→ **DATA RECORDS**:
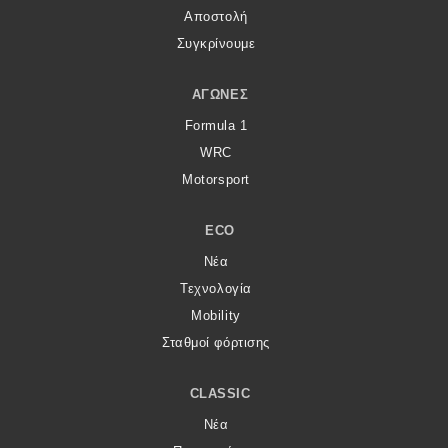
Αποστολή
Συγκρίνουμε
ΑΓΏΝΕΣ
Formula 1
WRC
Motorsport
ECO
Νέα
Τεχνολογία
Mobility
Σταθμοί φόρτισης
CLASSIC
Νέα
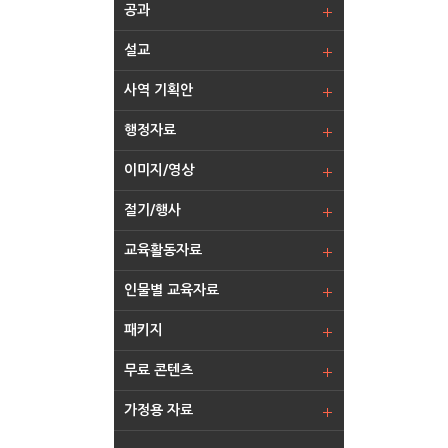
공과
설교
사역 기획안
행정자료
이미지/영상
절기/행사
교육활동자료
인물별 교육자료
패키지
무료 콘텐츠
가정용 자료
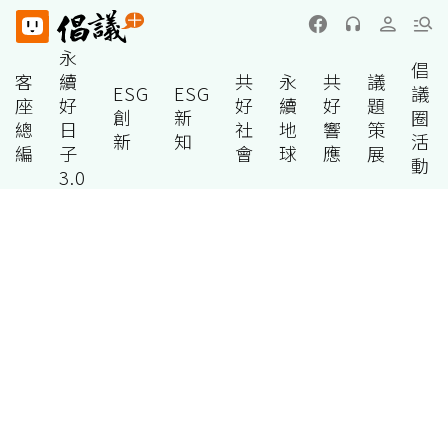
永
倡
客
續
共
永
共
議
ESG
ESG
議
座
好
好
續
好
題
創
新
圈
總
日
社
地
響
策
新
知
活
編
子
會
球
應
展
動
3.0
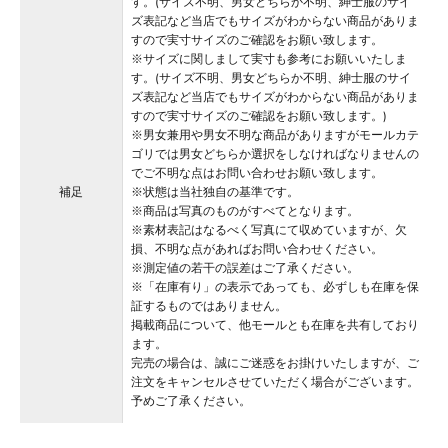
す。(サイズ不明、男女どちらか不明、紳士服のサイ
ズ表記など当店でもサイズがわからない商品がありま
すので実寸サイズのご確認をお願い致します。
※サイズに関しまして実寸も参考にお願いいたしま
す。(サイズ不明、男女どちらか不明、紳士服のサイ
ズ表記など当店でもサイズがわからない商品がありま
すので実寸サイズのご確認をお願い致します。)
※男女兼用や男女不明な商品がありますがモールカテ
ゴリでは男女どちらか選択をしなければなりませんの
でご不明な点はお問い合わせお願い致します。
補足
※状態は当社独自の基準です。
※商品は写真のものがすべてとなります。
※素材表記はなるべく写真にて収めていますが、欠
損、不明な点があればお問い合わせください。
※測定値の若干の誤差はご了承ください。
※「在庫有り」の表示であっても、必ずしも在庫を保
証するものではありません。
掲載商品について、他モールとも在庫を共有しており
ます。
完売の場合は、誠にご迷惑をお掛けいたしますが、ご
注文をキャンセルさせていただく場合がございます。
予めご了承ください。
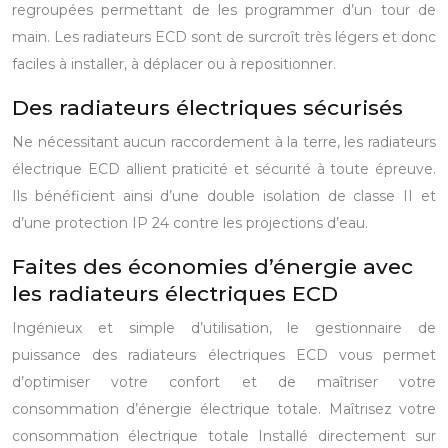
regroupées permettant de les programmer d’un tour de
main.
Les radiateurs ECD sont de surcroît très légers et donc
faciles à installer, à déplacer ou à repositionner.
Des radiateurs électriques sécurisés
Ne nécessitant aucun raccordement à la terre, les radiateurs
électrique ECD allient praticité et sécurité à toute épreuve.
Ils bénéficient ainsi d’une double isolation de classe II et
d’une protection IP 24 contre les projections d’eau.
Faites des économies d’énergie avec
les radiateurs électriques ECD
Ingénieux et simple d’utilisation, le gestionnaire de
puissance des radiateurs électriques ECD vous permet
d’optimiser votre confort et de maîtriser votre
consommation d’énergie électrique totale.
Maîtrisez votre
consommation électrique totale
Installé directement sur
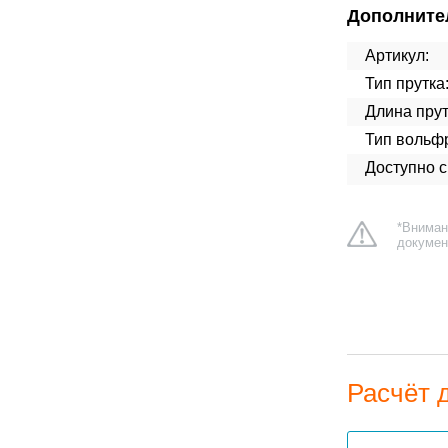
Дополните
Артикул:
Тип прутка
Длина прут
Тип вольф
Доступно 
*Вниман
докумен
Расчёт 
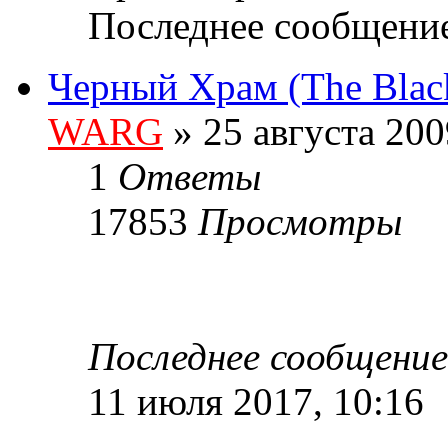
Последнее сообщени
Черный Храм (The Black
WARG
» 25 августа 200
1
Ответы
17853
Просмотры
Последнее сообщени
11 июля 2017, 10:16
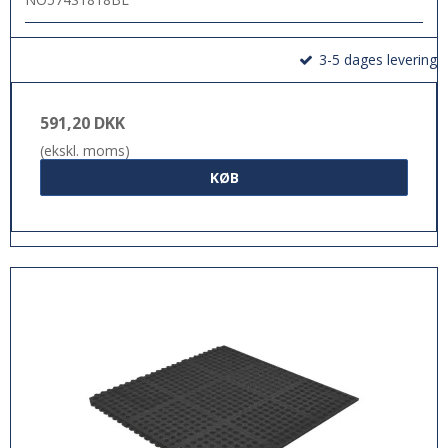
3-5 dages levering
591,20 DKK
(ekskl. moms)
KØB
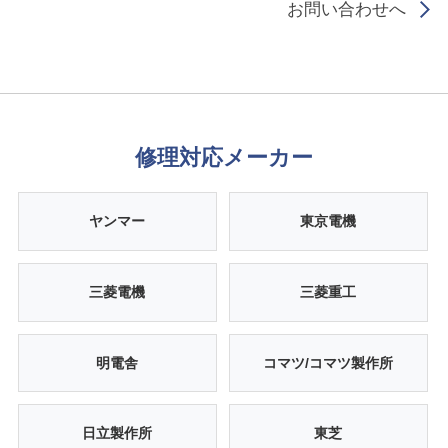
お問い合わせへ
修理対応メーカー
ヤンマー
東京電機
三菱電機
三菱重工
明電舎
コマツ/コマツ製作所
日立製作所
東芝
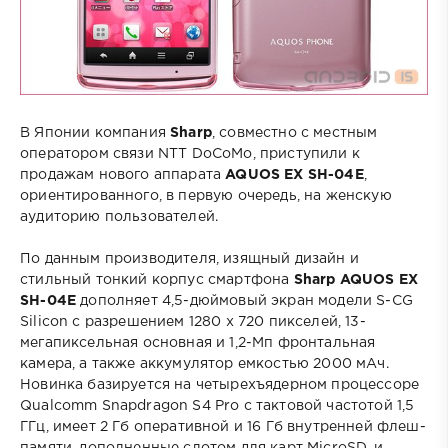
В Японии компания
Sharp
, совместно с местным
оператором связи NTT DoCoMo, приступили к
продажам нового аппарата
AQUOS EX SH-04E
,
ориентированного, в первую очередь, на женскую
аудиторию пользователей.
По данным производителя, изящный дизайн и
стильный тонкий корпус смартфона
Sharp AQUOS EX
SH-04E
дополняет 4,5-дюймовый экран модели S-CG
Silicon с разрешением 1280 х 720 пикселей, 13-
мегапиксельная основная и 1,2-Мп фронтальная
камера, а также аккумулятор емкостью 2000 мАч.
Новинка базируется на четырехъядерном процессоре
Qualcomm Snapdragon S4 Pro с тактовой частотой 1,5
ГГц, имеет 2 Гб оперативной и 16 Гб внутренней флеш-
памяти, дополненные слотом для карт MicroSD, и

→ **GOAL OF THE EXERCISE**: In the entries above, find the line with "Sharp AQUOS EX", then retype it and every line after it exactly.

→ **EXERCISE OUTPUT**:
Sharp AQUOS EX
SH-04E
дополняет 4,5-дюймовый экран модели S-CG
Silicon с разрешением 1280 х 720 пикселей, 13-
мегапиксельная основная и 1,2-Мп фронтальная
камера, а также аккумулятор емкостью 2000 мАч.
Новинка базируется на четырехъядерном процессоре
Qualcomm Snapdragon S4 Pro с тактовой частотой 1,5
ГГц, имеет 2 Гб оперативной и 16 Гб внутренней флеш-
памяти, дополненные слотом для карт MicroSD, и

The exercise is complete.